• [SOURCE DATA]
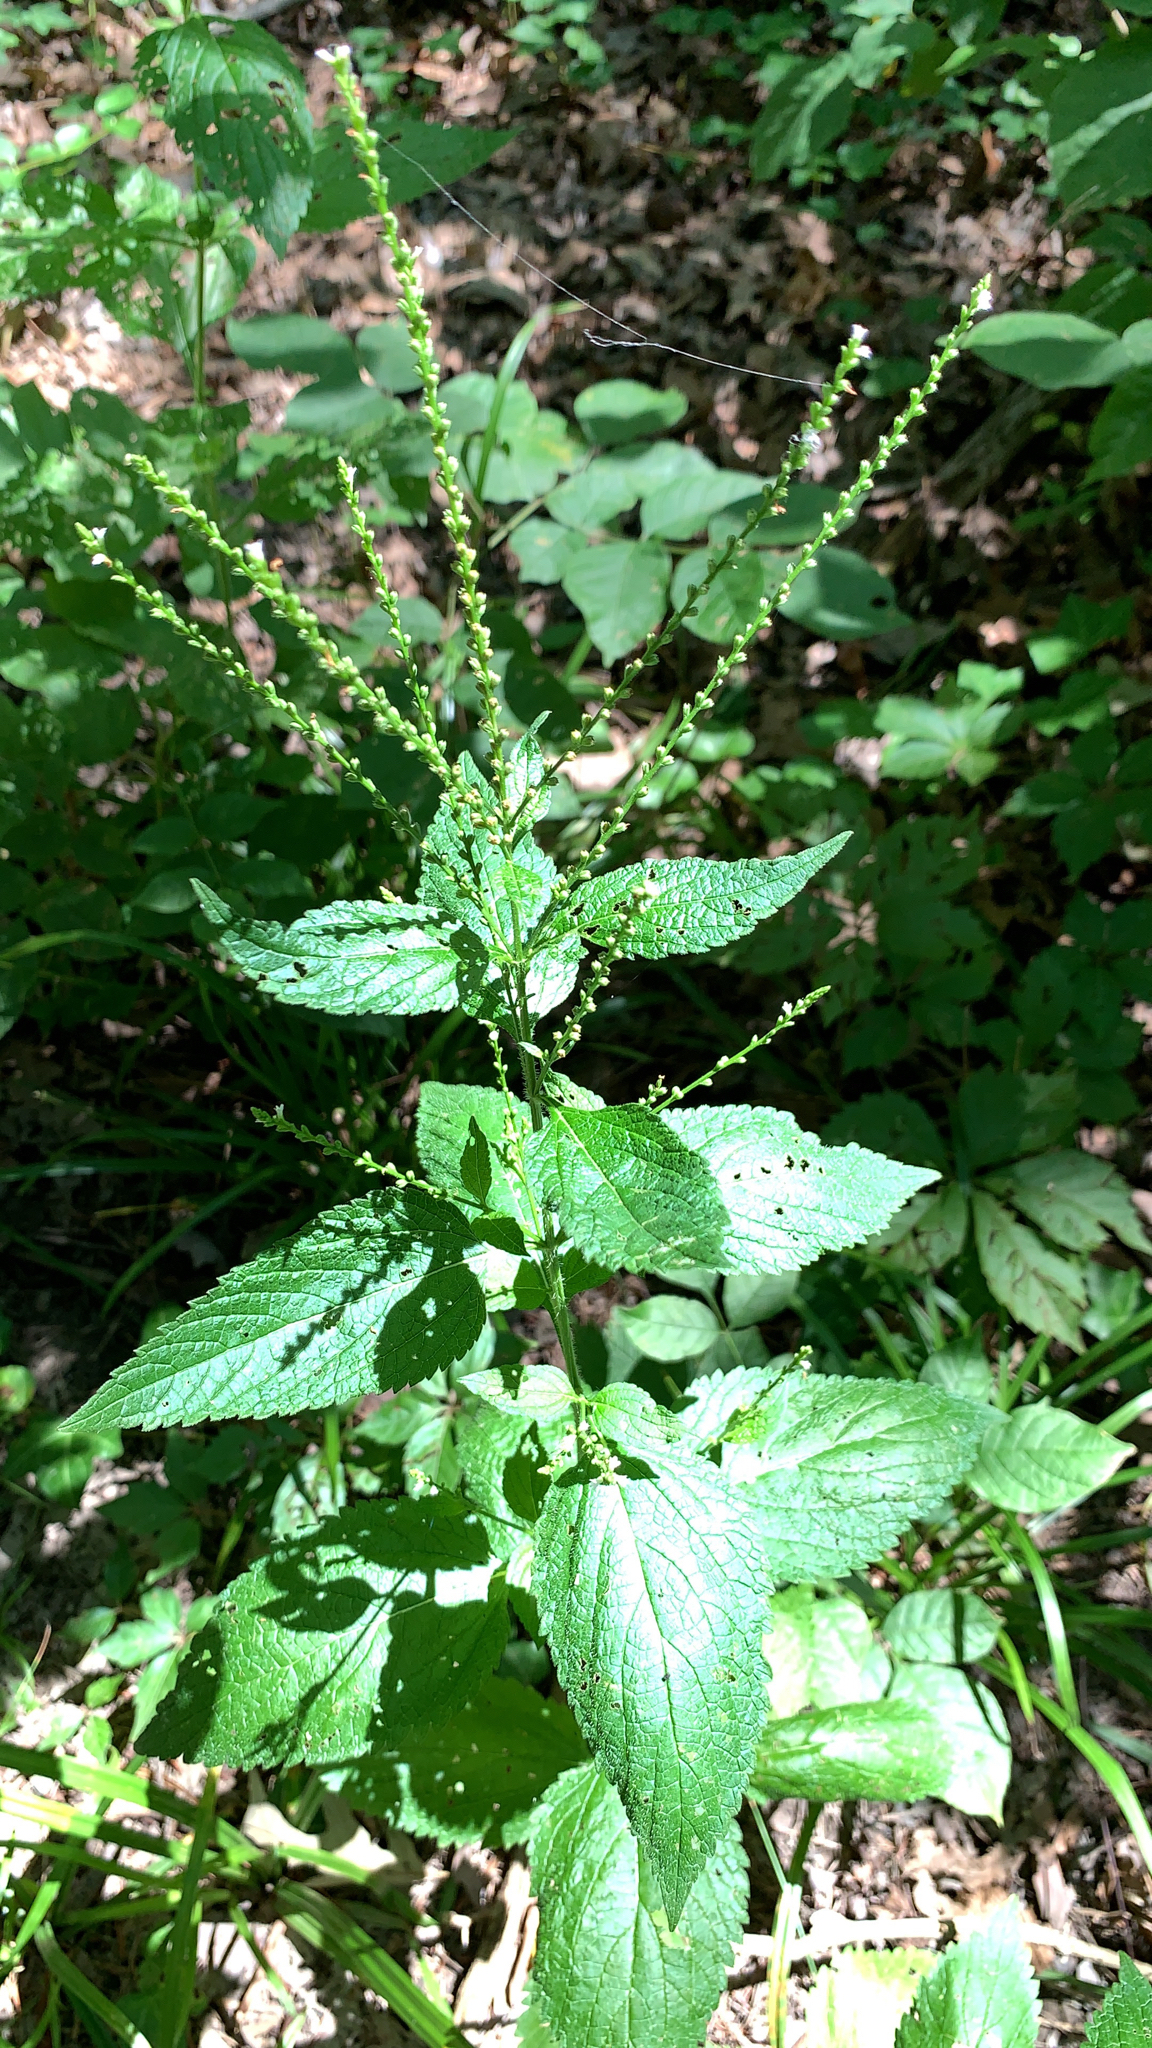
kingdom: Plantae
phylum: Tracheophyta
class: Magnoliopsida
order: Lamiales
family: Verbenaceae
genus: Verbena
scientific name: Verbena urticifolia
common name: Nettle-leaved vervain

• [GOAL] Convert the records into a Markdown table with the columns Row and Line, numbering each line and skipping blank lines. Leave the pictures out.

• [FULL ANSWER]
| Row | Line |
|---|---|
| 1 | kingdom: Plantae |
| 2 | phylum: Tracheophyta |
| 3 | class: Magnoliopsida |
| 4 | order: Lamiales |
| 5 | family: Verbenaceae |
| 6 | genus: Verbena |
| 7 | scientific name: Verbena urticifolia |
| 8 | common name: Nettle-leaved vervain |